Quality mesh generation is primary concern for methods where simplices are used as input for analysis. Requirements for good meshes can be found in computer graphics for radiosity method[1, 9] where surface elements are used for form-factor determination. Triangular mesh is the first choice when generating surface meshes. Triangulation via Vornoi diagrams[5] can be used to achieve well-shaped elements for given set of nodes. Delaunay triangulation which is geometric dual of Vornoi diagrams has the property of maximizing minimum angle in the mesh.

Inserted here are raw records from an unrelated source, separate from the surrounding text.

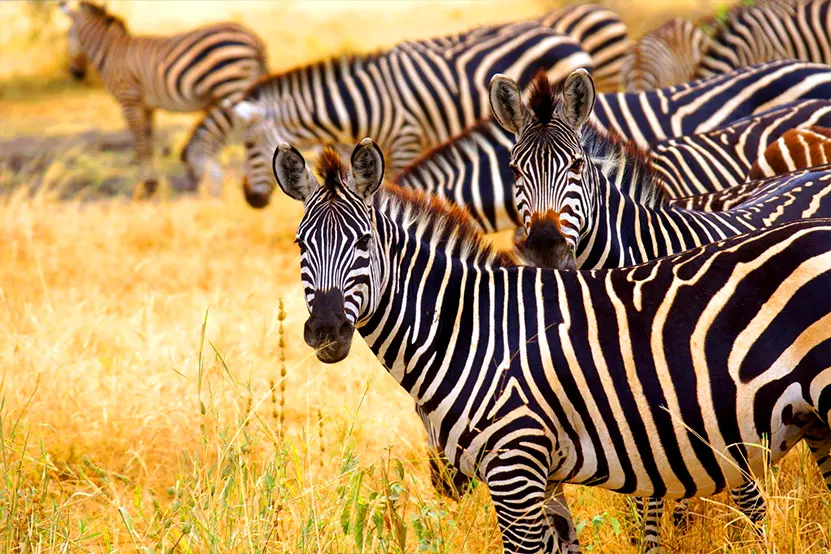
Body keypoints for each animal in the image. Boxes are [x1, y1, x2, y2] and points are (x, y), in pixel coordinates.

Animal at [59, 0, 266, 196]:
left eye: (67, 35)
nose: (76, 74)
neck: (111, 51)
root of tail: (253, 38)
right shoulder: (147, 105)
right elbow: (148, 142)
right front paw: (153, 183)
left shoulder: (129, 99)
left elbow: (139, 142)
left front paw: (147, 186)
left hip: (232, 87)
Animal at [272, 140, 831, 552]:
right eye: (300, 245)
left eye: (364, 242)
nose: (326, 330)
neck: (473, 330)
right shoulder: (543, 478)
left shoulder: (515, 467)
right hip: (816, 424)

Finite element method[10] relies on elements in one, two or three dimensions. Triangular or tetrahedral elements are not preferred for FE analysis[4]. Triangular elements can be converted to quadrilateral[8] to achieve better accuracy with FEA. Shape of the elements is an important issue for accuracy of numerical solution. Most CAD models are based on mesh representation. Ill shaped elements are prone to have inaccurate surface normals, collinear vertices and similar singularities when manipulating mesh.
In general elements should be as equiangular as possible. Highly distorted simplices e.g. long thin triangles or tetrahedra can lead to accuracy and convergence problems. In practice only triangle and tetrahedra mesh generation are fully automatic. Other methods requires domain decomposition and manual interventions at boundaries. FE method preferres block elements which are difficult to pack in arbitrary boundaries. Some tetrahedra are necessary in corners for smooth mesh. Unstructured mesh with arbitrary connectivity is a common practice in FEA. Such meshes can be ill shaped, thus some sort of mesh smoothing and other improvements in the preprocess stage is desirable.
This paper presents a new mesh smoothing procedure based on physical relaxation for an arbitrary input geometries including, wire-frame, surface and solid.